> WHAT YOU SHOULD DO
Transcribe each entry in full, and leave the images out.

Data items
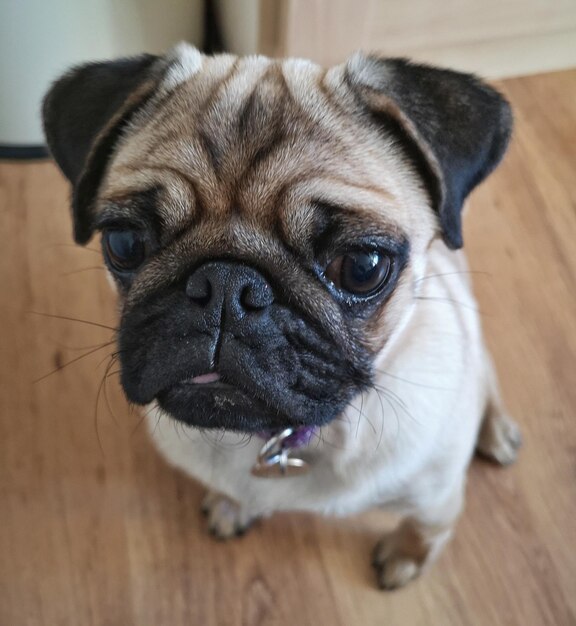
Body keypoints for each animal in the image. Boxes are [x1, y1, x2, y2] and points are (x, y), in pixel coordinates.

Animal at [42, 42, 520, 584]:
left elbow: (426, 531)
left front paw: (406, 558)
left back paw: (497, 430)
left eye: (361, 267)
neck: (281, 440)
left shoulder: (436, 497)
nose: (227, 285)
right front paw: (232, 506)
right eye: (124, 243)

> TASK RESPONSE
Body keypoints for each animal in the image. Boxes are [x1, y1, x2, y2] and points are (x, y), in pixel coordinates.

Animal at [42, 42, 520, 584]:
left elbow: (426, 531)
left front paw: (406, 558)
left back paw: (497, 430)
left eye: (361, 267)
neck: (281, 440)
left shoulder: (436, 497)
nose: (227, 285)
right front paw: (232, 506)
right eye: (124, 243)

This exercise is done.